The first time Saha came to D.C. was 2009, and “the Smithsonian really was the heart of that experience,” he said. “And I never imagined that I'd be working here, at least not then. And the museum that I ended up going to at the time was the Air and Space Museum. And it really left an impression.”
Managing many artifacts
Of the roughly 2 million objects in his museum’s collection (in contrast, the Putnam has 250,000 items), Saha is curator of engineering, agriculture, manufacturing, steel and iron hand tools, around 80,000 objects total.
It’s always a challenge to update the Smithsonian’s displays, to reflect recent years and changes in technology, he said.
“I think it's exciting when you are surrounded by colleagues and leadership that care about technology, and I think it can be frustrating when that's not there,” Saha said. “Thankfully, at American History, I feel really quite supported. I think one of our major challenges, honestly, is despite being the nation's premier American history museum, we still have so many space issues, which I think almost every museum does at some point or another.”
All the Smithsonian museums together have 150 million objects.
“Every few years, we know we've run out of space, and we have to really manage our collections in order to bring more in,” Saha said. “And I think that's the most challenging part. So it's exciting that we get to really stay as much as we can on top of sort of the latest developments that we feel will be important to historians of the future to document that. We also have to balance that with the fact that there are very real material constraints to being a cultural institution at this time where funding is drying out everywhere.”
He’s come to appreciate America and is blessed to be in his job that preserves its history.
“To be able to have a role to play in ‘American Aspirations’ (Saha is project director), the Smithsonian's landmark 250th anniversary exhibition, and to also be able to bring the perspectives of those millions of immigrants around America that want to call America home -- I think it makes it a really incredible and special opportunity to do that,” he said.
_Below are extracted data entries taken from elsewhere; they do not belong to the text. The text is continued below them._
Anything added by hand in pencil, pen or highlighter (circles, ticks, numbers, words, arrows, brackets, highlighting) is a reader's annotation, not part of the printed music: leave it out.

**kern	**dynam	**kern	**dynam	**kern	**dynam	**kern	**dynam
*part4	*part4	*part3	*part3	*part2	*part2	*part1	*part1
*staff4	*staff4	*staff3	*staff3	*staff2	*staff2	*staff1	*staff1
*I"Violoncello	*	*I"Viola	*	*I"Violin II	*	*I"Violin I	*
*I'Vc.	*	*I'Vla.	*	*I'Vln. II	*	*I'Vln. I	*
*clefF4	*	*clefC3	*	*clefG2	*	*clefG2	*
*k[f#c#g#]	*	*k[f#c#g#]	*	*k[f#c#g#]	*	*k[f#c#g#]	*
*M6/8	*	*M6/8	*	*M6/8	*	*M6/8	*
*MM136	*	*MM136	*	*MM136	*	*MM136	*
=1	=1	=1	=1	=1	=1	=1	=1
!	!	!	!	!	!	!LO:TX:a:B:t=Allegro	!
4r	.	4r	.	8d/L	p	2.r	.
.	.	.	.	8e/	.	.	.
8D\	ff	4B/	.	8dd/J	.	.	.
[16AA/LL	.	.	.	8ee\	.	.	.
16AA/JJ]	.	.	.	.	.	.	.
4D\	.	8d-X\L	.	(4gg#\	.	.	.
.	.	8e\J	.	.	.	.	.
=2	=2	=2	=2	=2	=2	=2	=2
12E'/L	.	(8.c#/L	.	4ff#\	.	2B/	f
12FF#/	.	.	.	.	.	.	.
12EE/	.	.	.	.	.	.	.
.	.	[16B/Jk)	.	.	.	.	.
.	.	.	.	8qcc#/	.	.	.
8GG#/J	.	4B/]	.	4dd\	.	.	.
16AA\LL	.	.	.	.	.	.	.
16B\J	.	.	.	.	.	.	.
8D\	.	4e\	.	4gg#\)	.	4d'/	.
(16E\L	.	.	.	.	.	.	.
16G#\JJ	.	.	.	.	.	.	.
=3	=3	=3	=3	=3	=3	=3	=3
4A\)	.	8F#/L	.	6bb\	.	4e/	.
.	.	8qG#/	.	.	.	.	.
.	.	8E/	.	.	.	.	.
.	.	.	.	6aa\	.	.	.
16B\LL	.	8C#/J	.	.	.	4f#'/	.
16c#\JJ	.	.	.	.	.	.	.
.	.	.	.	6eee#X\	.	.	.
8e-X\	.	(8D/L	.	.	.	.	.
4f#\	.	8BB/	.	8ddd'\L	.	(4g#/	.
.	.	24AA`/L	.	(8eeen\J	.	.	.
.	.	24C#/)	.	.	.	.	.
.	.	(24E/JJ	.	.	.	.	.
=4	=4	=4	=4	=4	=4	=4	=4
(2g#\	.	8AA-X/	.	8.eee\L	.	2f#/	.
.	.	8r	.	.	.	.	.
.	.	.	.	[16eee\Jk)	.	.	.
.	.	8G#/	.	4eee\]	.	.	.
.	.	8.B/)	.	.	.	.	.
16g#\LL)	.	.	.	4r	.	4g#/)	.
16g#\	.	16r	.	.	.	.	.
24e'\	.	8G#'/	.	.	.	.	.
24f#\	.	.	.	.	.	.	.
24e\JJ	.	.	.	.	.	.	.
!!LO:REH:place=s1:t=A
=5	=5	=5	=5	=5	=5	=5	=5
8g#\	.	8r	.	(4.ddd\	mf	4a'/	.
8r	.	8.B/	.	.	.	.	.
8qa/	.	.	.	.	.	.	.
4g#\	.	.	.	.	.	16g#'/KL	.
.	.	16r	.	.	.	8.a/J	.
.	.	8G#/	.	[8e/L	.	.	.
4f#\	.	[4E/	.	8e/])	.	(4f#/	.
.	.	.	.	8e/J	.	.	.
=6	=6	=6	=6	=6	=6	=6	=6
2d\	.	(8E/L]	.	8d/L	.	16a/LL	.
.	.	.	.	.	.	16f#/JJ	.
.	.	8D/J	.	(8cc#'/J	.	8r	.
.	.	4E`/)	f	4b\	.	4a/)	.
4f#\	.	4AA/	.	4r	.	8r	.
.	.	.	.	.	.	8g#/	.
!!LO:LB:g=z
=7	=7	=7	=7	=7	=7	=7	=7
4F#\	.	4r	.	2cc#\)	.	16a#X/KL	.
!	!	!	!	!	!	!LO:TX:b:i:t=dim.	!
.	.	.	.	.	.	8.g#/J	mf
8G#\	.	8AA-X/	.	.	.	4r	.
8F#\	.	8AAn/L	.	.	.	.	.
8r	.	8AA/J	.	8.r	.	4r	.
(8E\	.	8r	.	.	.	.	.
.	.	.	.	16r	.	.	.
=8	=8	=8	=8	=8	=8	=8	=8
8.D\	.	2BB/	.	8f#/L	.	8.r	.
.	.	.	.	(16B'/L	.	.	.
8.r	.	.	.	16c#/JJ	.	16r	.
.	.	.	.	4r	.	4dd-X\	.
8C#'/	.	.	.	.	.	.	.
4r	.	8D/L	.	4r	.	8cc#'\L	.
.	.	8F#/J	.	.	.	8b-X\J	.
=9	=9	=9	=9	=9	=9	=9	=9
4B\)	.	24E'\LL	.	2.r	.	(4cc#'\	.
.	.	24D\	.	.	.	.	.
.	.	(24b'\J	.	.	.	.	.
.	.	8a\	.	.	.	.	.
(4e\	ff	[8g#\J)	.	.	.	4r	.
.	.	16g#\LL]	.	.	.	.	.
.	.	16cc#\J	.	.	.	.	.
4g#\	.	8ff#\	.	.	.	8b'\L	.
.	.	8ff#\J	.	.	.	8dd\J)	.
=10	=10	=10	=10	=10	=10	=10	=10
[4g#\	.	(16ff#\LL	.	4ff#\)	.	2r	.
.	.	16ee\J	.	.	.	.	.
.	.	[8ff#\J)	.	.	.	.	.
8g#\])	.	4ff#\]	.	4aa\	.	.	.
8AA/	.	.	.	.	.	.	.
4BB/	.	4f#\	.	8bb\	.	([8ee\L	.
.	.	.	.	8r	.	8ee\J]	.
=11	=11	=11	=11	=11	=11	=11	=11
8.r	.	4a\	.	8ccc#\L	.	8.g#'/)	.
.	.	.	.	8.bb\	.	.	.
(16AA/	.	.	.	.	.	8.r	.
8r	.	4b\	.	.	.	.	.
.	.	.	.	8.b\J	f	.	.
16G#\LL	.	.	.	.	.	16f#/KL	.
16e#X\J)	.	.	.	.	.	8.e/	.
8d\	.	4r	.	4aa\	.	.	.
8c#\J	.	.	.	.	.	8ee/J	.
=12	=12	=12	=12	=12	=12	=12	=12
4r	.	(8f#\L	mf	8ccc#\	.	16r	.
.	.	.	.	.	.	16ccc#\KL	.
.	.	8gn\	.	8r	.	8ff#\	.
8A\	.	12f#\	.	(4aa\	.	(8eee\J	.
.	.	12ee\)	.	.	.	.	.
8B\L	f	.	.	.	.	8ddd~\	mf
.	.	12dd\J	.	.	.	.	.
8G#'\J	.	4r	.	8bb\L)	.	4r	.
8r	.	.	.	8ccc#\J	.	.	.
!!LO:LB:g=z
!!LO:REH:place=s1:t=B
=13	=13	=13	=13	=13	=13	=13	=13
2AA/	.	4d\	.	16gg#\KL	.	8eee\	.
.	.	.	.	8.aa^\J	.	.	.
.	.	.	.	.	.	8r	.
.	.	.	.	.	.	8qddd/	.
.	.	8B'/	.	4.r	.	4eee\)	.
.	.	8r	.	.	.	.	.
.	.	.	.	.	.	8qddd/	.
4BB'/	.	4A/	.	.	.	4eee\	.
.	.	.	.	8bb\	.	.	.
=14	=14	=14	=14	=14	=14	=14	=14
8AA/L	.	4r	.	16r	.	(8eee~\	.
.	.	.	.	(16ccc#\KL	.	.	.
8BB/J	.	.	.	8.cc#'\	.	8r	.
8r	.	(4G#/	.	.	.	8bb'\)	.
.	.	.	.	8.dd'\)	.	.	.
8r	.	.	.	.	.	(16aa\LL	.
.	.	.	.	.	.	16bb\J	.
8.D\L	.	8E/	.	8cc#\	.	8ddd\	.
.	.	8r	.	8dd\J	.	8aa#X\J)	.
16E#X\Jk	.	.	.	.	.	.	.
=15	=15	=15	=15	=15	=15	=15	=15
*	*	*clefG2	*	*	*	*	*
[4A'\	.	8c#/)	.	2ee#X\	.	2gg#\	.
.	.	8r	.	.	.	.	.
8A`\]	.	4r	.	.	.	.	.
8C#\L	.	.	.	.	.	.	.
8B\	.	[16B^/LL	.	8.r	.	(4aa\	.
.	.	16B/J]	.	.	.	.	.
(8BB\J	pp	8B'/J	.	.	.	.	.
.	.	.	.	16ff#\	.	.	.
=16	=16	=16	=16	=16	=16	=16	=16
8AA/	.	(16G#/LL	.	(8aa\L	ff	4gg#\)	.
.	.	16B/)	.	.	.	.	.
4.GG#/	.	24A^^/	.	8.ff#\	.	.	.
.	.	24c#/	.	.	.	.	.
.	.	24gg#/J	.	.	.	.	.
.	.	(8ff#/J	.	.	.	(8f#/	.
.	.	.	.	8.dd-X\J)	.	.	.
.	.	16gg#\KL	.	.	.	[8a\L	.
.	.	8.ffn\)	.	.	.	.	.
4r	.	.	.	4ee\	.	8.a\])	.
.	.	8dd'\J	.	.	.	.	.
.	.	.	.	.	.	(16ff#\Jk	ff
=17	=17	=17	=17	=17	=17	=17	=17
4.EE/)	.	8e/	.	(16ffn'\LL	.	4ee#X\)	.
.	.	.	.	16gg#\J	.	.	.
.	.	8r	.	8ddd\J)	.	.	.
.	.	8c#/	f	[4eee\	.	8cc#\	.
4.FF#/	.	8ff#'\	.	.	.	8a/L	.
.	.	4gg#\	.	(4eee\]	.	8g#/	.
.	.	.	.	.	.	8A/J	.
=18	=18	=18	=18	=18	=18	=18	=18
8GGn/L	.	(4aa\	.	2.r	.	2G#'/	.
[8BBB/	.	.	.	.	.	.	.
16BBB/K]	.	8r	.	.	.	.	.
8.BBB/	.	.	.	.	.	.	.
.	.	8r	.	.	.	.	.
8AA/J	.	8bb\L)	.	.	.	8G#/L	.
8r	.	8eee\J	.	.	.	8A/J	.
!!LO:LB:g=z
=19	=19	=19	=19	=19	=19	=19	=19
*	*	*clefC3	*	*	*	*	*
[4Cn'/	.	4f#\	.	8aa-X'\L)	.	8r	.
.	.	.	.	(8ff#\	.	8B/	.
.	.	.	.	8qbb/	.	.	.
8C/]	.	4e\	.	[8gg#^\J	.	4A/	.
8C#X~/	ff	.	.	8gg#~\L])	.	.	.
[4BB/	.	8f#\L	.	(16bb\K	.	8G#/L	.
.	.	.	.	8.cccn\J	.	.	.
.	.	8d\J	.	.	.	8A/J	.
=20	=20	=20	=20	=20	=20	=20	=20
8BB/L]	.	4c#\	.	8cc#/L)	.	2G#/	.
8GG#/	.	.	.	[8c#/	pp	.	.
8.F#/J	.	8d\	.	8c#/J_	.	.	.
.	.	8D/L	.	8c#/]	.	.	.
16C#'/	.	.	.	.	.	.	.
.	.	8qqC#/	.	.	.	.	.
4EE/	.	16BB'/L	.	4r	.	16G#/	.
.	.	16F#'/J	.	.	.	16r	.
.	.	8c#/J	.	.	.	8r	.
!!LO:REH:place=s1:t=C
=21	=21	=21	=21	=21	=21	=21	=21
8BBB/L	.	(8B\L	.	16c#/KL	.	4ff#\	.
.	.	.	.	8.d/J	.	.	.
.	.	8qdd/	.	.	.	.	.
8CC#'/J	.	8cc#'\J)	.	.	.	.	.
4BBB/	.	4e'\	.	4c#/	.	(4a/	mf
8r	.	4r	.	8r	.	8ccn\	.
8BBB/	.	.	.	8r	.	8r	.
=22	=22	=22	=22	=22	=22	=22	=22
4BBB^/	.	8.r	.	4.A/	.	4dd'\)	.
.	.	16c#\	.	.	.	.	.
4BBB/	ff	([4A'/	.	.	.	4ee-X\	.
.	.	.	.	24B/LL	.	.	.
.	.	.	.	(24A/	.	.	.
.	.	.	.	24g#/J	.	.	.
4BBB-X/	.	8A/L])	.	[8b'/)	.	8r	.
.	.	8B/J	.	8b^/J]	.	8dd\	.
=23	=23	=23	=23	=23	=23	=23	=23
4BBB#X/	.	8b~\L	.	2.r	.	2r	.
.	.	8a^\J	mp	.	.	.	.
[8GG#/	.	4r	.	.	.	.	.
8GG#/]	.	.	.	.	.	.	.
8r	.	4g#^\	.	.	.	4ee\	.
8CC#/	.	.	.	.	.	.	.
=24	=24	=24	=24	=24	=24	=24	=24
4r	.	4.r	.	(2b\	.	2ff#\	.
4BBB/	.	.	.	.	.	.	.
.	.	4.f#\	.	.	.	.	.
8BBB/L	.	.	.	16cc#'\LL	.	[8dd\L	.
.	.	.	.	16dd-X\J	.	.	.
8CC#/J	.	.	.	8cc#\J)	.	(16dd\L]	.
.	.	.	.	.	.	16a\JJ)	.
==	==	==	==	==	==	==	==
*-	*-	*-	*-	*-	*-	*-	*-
For nearly 250 years, Americans have been inspired by the ideals expressed in the Declaration of Independence. American Aspirations brings together for the first time some of the Smithsonian’s most treasured objects to commemorate this founding document.
“The exhibition invites visitors to consider how the founding ideals of 1776 have been interpreted and how each generation has reached towards new understandings of freedom, opportunity, and a shared future,” says the exhibit website.
This July 4 also marks the bicentennial of the 1826 deaths of Jefferson and fellow Founding Father John Adams, who died the same day, 50 years after the Declaration’s signing.
The “Making History, Making Change” Lecture Series is a national collaboration between the Smithsonian and 25 Smithsonian Affiliate organizations, featuring expert-led talks that explore the people, moments, and ideals that have shaped—and continue to shape—the American experience.